In the wake of these mortifying events, a band of more than 120 private citizens -- most of whom played no role in local machine politics -- got together one snowy evening to pick (and unite behind) a single candidate to go against Ms. Harris in the 2003 election. Patrick Dowd was chosen by this informal group, and ended up
defeating Ms. Harris in the May primary. Once she finally left the School Board, civility returned, a new Superintendent was hired without excessive rancor, a sensible school-closing plan was quickly approved, and the three charitable foundations
restored their funding to the Pittsburgh Public Schools, noting that the Board had "learned its lesson".
"Relations among school board members and the administration have become more collaborative and mutually respectful," Maxwell King, president of The Heinz Endowments, said at a news conference announcing the restored funding. All we had to do was get rid of Darlene Harris.
So, given the disaster that she was on the School Board, just how on earth did Darlene Harris end up on City Council? The simple answer is that the Democratic Machine simply rolled over the rest of us, trampling our best interests at the same time.
To really see just how myopic the political machine can be in this town, we have to go back to the May 2003 primary that cost Ms. Harris her seat on the School Board. Ms. Harris was decidedly unpopular at that point. The community had come together to find a different candidate in Mr. Dowd, and had largely rallied behind his campaign. And yet the Allegheny County Democratic Committee endorsed Ms. Harris over Mr. Dowd by a vote of 83-4.
Getting such a landslide endorsement from the party machine was child's play for someone like Ms. Harris. As
Judy Wertheimer wrote in the Post-Gazette at the time, the fix was in for Ms. Harris:
It turns out, District 2 is comprised of voting districts from eight city wards. Each ward has a chairperson, and the chairpeople run the endorsement vote. Of the eight chairs in District 2, one is Darlene Harris, one is her campaign manager, John Morgan, and one is Len Bodack Sr., who employed Harris in his office for years when he was a state senator. Not surprisingly, when Dowd asked to address the committee on the morning of the vote, his request was denied.

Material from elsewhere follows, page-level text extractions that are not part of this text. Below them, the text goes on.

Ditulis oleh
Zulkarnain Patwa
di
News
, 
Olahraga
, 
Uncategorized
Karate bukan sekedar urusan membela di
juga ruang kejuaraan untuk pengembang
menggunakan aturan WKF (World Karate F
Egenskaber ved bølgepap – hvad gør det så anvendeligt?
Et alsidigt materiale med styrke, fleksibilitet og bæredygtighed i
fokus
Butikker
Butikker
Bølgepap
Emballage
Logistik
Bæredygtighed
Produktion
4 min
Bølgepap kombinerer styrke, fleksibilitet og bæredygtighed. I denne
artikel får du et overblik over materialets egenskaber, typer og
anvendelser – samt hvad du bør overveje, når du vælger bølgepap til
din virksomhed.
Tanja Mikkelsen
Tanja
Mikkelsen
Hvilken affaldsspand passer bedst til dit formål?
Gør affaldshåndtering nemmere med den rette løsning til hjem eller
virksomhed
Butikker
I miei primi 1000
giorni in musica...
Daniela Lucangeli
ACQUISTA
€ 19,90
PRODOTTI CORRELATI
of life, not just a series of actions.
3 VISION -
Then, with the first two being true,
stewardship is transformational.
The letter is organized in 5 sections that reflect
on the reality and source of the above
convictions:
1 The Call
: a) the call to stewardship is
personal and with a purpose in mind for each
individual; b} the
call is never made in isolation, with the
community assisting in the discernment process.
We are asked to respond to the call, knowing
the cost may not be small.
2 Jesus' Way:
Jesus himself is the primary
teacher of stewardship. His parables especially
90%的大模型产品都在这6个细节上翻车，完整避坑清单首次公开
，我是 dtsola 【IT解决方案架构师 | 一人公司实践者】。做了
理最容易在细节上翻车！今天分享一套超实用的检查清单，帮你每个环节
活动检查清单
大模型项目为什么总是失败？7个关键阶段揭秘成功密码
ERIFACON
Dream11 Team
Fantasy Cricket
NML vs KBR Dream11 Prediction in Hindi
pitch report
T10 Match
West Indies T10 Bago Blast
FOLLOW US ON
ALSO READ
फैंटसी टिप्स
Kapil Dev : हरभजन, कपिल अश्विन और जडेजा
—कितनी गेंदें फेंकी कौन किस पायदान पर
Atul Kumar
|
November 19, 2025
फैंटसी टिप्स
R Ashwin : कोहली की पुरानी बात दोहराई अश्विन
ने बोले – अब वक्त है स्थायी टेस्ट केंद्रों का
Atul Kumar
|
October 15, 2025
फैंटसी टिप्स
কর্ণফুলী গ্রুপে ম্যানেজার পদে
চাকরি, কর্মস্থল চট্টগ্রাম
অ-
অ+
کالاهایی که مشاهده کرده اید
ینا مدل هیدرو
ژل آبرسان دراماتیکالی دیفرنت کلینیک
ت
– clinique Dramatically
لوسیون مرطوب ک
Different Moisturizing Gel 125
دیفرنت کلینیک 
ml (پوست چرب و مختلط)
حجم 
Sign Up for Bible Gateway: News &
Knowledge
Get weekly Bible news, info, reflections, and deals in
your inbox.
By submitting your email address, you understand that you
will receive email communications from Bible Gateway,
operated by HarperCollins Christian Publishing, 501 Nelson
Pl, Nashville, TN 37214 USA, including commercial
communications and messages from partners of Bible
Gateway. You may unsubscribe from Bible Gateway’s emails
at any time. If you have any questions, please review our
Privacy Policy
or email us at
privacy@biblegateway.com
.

One thing people involved with the endorsement process seem to agree on: It's important for candidates to connect with committee members prior to the vote. One way to do that, in addition to phone calls and personal visits, is for candidates to attend committee-sponsored candidates nights typically held by individual wards.
Unfortunately, Dowd didn't learn of the 26th Ward event until after the fact; Harris chairs the 26th Ward. As for the 11th Ward event, Dowd learned of it too late to personally address the gathering.
So what does this glimpse into the inner-workings of Pittsburgh's machine politics from 2003 have to do with Ms. Harris' recent election to City Council? As it turns out, it has everything to do with it.
You see, this was a "special" election. There was no primary election held. The party committees simply got together in the classic smoke-filled room (literally, if Ms. Harris was present) and selected the candidates who would appear on the November ballot. Of course, with all her connections, the fix was in once again for Darlene Harris. The Democratic committee wasted no time at all in
selecting her to as their candidate. And in this town, of course, even Rick Santorum would win if he appeared on the ballot with a "(D)" next to his name.
It's not like the committee's selection was met with anything approaching even a lukewarm endorsement from the rest of us peons. The Post-Gazette actually
the Republican candidate, Joseph Lucas, in the November election. That's far from normal behavior for the Post-Gazette, and it just goes to show the depths to which this woman is detested by anyone with any appreciable knowledge of local politics and her behavior during her time on the School Board. As the Post-Gazette's
Reg Henry noted in discussing her victory a few weeks ago, "Pittsburghers will have themselves a Dino-crat instead of someone who could have stirred things up."
I couldn't have said it better myself.